I heard the click of his lighter and a small flame danced for few seconds in the dark.
“We agreed to keep it in the closet, Richard,” I replied. “That’s why I made a girlfriend. That’s why I went to “that country”. Besides, we all agreed we need time off.”
He opened the door and remained motionless for few seconds while waiting for his eyes to adjust to the light outside.
He dragged another smoke from his cig, exhaled it loudly and made a big step to get out in the street.
“My car is very close to here,” he announced to me. “I’ll drive you to your hotel.”
I didn’t answer, just followed him. ‘She might not yell at me for staying out that long, but she probably will be very pissed,’ I was thinking.
I felt like having a cig, too, but then I remembered I’d quit. For quite a while, actually.
‘The smell of tobacco would perfectly complete the smell of Richard I’ve already smeared into myself.

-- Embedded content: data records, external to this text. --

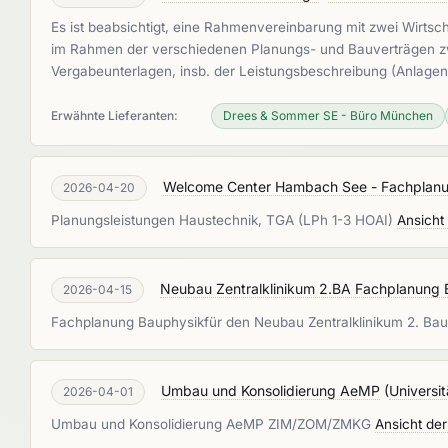
Es ist beabsichtigt, eine Rahmenvereinbarung mit zwei Wirtsc
im Rahmen der verschiedenen Planungs- und Bauverträgen zw
Vergabeunterlagen, insb. der Leistungsbeschreibung (Anlagen
Erwähnte Lieferanten:
Drees & Sommer SE - Büro München
Welcome Center Hambach See - Fachplanu
2026-04-20
Planungsleistungen Haustechnik, TGA (LPh 1-3 HOAI)
Ansicht
Neubau Zentralklinikum 2.BA Fachplanung 
2026-04-15
Fachplanung Bauphysikfür den Neubau Zentralklinikum 2. Bau
Umbau und Konsolidierung AeMP
(
Universi
2026-04-01
Umbau und Konsolidierung AeMP ZIM/ZOM/ZMKG
Ansicht de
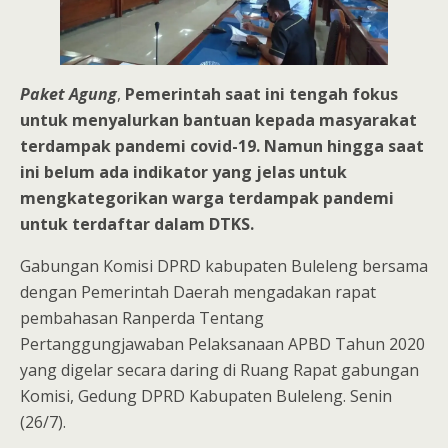
Paket Agung
,
Pemerintah saat ini tengah fokus
untuk menyalurkan bantuan kepada masyarakat
terdampak pandemi covid-19. Namun hingga saat
ini belum ada indikator yang jelas untuk
mengkategorikan warga terdampak pandemi
untuk terdaftar dalam DTKS.
Gabungan Komisi DPRD kabupaten Buleleng bersama
dengan Pemerintah Daerah mengadakan rapat
pembahasan Ranperda Tentang
Pertanggungjawaban Pelaksanaan APBD Tahun 2020
yang digelar secara daring di Ruang Rapat gabungan
Komisi, Gedung DPRD Kabupaten Buleleng. Senin
(26/7).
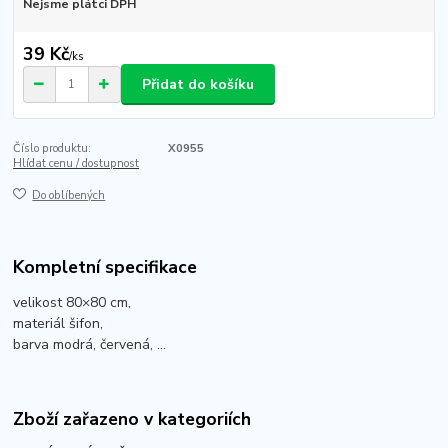
Nejsme plátci DPH
39 Kč
/
ks
Přidat do košíku
Číslo produktu:
X0955
Hlídat cenu / dostupnost
Do oblíbených
Kompletní specifikace
velikost 80×80 cm,
materiál šifon,
barva modrá, červená, ...
Zboží zařazeno v kategoriích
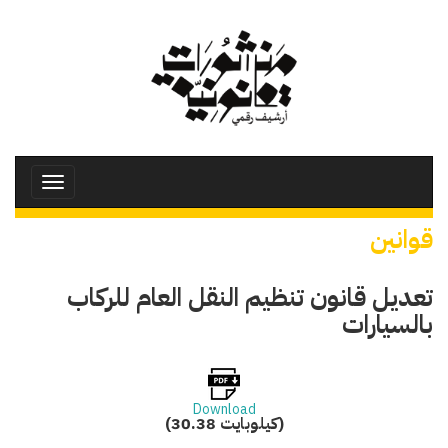
تجاوز
إلى
المحتوى
الرئيسي
Toggle
avigation
قوانين
تعديل قانون تنظيم النقل العام للركاب
بالسيارات
Download
(30.38 كيلوبايت)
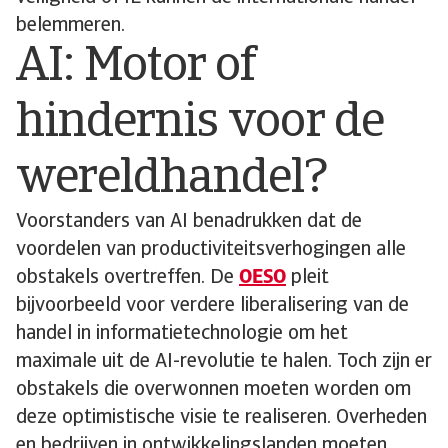
belemmeren.
AI: Motor of
hindernis voor de
wereldhandel?
Voorstanders van AI benadrukken dat de
voordelen van productiviteitsverhogingen alle
obstakels overtreffen. De
OESO
pleit
bijvoorbeeld voor verdere liberalisering van de
handel in informatietechnologie om het
maximale uit de AI-revolutie te halen. Toch zijn er
obstakels die overwonnen moeten worden om
deze optimistische visie te realiseren. Overheden
en bedrijven in ontwikkelingslanden moeten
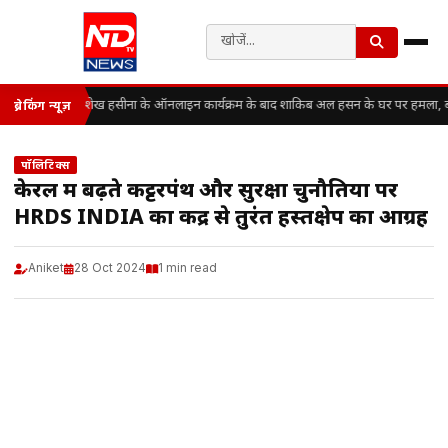
शेख हसीना के ऑनलाइन कार्यक्रम के बाद शाकिब अल हसन के घर पर हमला, बांग
ब्रेकिंग न्यूज़
पॉलिटिक्स
केरल में बढ़ते कट्टरपंथ और सुरक्षा चुनौतियों पर
HRDS INDIA का केंद्र से तुरंत हस्तक्षेप का आग्रह
Aniket
28 Oct 2024
1 min read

Did he smell her all over me, as well?’ I was wondering.
I was feeling dizzy, yet very, very good. I smiled, pleased and content, as Richard stopped near a car and got inside. He opened the door for me, and I got in, too. He remained still, looking at me as I was smiling back at him. I could physically feel the radiating warmth of my own smile.
“What?” He asked when he couldn’t hold it in anymore.
I leaned over him, brought my lips close to his. I knew I was to long for him again, for that body, that mouth, those eyes. I stayed like that, my lips only touching his.
“It’s this city, Richard,” I whispered, refusing to kiss him yet, even though I felt that he was about to open his mouth to receive it. “You chose this city over me, even though you had a divorce, and you had no more reasons to stay so far away.”